→ Material shown:

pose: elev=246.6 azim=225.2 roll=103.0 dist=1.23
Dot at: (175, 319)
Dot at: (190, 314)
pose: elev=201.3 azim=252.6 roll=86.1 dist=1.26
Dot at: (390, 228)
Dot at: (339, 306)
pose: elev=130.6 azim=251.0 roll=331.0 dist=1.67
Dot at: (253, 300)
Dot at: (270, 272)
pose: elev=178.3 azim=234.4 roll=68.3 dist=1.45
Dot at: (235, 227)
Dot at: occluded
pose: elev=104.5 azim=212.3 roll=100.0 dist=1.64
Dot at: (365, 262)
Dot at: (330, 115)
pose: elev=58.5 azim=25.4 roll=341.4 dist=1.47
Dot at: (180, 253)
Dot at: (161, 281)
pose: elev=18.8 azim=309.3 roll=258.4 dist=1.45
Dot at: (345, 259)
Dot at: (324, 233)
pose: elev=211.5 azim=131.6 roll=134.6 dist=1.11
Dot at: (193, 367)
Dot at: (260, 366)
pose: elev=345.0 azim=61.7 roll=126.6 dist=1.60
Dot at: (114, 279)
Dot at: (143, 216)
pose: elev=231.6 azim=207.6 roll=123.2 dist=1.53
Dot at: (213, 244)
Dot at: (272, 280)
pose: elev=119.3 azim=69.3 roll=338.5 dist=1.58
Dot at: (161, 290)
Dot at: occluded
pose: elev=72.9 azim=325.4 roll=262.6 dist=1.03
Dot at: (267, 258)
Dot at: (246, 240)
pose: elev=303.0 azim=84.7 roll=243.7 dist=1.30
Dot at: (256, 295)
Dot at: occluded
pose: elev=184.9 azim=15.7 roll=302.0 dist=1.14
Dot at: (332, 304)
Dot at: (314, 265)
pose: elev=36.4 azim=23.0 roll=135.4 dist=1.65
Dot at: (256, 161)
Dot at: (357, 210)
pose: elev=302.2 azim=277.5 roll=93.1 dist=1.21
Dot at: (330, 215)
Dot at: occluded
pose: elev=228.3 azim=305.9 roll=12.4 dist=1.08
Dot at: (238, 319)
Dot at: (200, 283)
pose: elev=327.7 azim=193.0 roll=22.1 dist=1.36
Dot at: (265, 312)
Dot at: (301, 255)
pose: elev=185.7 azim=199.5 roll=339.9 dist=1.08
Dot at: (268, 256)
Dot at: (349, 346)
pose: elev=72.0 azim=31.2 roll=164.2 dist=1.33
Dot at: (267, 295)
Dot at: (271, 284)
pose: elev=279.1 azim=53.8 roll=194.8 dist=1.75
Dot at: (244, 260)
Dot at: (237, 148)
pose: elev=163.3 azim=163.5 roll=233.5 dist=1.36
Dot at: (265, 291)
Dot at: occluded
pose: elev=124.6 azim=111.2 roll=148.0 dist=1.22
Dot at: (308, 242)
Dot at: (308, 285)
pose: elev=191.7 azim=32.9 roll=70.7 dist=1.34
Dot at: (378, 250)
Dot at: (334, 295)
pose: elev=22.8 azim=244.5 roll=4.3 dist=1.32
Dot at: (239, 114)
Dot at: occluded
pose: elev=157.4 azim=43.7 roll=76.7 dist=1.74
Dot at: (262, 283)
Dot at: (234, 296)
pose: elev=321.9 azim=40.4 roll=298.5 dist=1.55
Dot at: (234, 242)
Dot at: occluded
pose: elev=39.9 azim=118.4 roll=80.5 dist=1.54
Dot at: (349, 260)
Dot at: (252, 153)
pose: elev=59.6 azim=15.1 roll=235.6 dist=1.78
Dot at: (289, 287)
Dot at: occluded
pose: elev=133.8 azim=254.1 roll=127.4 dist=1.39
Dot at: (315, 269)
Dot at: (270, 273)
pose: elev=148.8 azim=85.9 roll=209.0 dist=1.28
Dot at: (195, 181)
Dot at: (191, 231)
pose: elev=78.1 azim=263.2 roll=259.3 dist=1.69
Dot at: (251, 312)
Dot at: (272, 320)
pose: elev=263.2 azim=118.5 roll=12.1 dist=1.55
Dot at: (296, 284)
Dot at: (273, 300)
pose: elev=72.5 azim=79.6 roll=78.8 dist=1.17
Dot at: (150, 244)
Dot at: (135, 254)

→ Your task: Please rewrite the rows above as a numbered list, leaving out any blank lines.

→ Exercise solution:
1. pose: elev=246.6 azim=225.2 roll=103.0 dist=1.23
2. Dot at: (175, 319)
3. Dot at: (190, 314)
4. pose: elev=201.3 azim=252.6 roll=86.1 dist=1.26
5. Dot at: (390, 228)
6. Dot at: (339, 306)
7. pose: elev=130.6 azim=251.0 roll=331.0 dist=1.67
8. Dot at: (253, 300)
9. Dot at: (270, 272)
10. pose: elev=178.3 azim=234.4 roll=68.3 dist=1.45
11. Dot at: (235, 227)
12. Dot at: occluded
13. pose: elev=104.5 azim=212.3 roll=100.0 dist=1.64
14. Dot at: (365, 262)
15. Dot at: (330, 115)
16. pose: elev=58.5 azim=25.4 roll=341.4 dist=1.47
17. Dot at: (180, 253)
18. Dot at: (161, 281)
19. pose: elev=18.8 azim=309.3 roll=258.4 dist=1.45
20. Dot at: (345, 259)
21. Dot at: (324, 233)
22. pose: elev=211.5 azim=131.6 roll=134.6 dist=1.11
23. Dot at: (193, 367)
24. Dot at: (260, 366)
25. pose: elev=345.0 azim=61.7 roll=126.6 dist=1.60
26. Dot at: (114, 279)
27. Dot at: (143, 216)
28. pose: elev=231.6 azim=207.6 roll=123.2 dist=1.53
29. Dot at: (213, 244)
30. Dot at: (272, 280)
31. pose: elev=119.3 azim=69.3 roll=338.5 dist=1.58
32. Dot at: (161, 290)
33. Dot at: occluded
34. pose: elev=72.9 azim=325.4 roll=262.6 dist=1.03
35. Dot at: (267, 258)
36. Dot at: (246, 240)
37. pose: elev=303.0 azim=84.7 roll=243.7 dist=1.30
38. Dot at: (256, 295)
39. Dot at: occluded
40. pose: elev=184.9 azim=15.7 roll=302.0 dist=1.14
41. Dot at: (332, 304)
42. Dot at: (314, 265)
43. pose: elev=36.4 azim=23.0 roll=135.4 dist=1.65
44. Dot at: (256, 161)
45. Dot at: (357, 210)
46. pose: elev=302.2 azim=277.5 roll=93.1 dist=1.21
47. Dot at: (330, 215)
48. Dot at: occluded
49. pose: elev=228.3 azim=305.9 roll=12.4 dist=1.08
50. Dot at: (238, 319)
51. Dot at: (200, 283)
52. pose: elev=327.7 azim=193.0 roll=22.1 dist=1.36
53. Dot at: (265, 312)
54. Dot at: (301, 255)
55. pose: elev=185.7 azim=199.5 roll=339.9 dist=1.08
56. Dot at: (268, 256)
57. Dot at: (349, 346)
58. pose: elev=72.0 azim=31.2 roll=164.2 dist=1.33
59. Dot at: (267, 295)
60. Dot at: (271, 284)
61. pose: elev=279.1 azim=53.8 roll=194.8 dist=1.75
62. Dot at: (244, 260)
63. Dot at: (237, 148)
64. pose: elev=163.3 azim=163.5 roll=233.5 dist=1.36
65. Dot at: (265, 291)
66. Dot at: occluded
67. pose: elev=124.6 azim=111.2 roll=148.0 dist=1.22
68. Dot at: (308, 242)
69. Dot at: (308, 285)
70. pose: elev=191.7 azim=32.9 roll=70.7 dist=1.34
71. Dot at: (378, 250)
72. Dot at: (334, 295)
73. pose: elev=22.8 azim=244.5 roll=4.3 dist=1.32
74. Dot at: (239, 114)
75. Dot at: occluded
76. pose: elev=157.4 azim=43.7 roll=76.7 dist=1.74
77. Dot at: (262, 283)
78. Dot at: (234, 296)
79. pose: elev=321.9 azim=40.4 roll=298.5 dist=1.55
80. Dot at: (234, 242)
81. Dot at: occluded
82. pose: elev=39.9 azim=118.4 roll=80.5 dist=1.54
83. Dot at: (349, 260)
84. Dot at: (252, 153)
85. pose: elev=59.6 azim=15.1 roll=235.6 dist=1.78
86. Dot at: (289, 287)
87. Dot at: occluded
88. pose: elev=133.8 azim=254.1 roll=127.4 dist=1.39
89. Dot at: (315, 269)
90. Dot at: (270, 273)
91. pose: elev=148.8 azim=85.9 roll=209.0 dist=1.28
92. Dot at: (195, 181)
93. Dot at: (191, 231)
94. pose: elev=78.1 azim=263.2 roll=259.3 dist=1.69
95. Dot at: (251, 312)
96. Dot at: (272, 320)
97. pose: elev=263.2 azim=118.5 roll=12.1 dist=1.55
98. Dot at: (296, 284)
99. Dot at: (273, 300)
100. pose: elev=72.5 azim=79.6 roll=78.8 dist=1.17
101. Dot at: (150, 244)
102. Dot at: (135, 254)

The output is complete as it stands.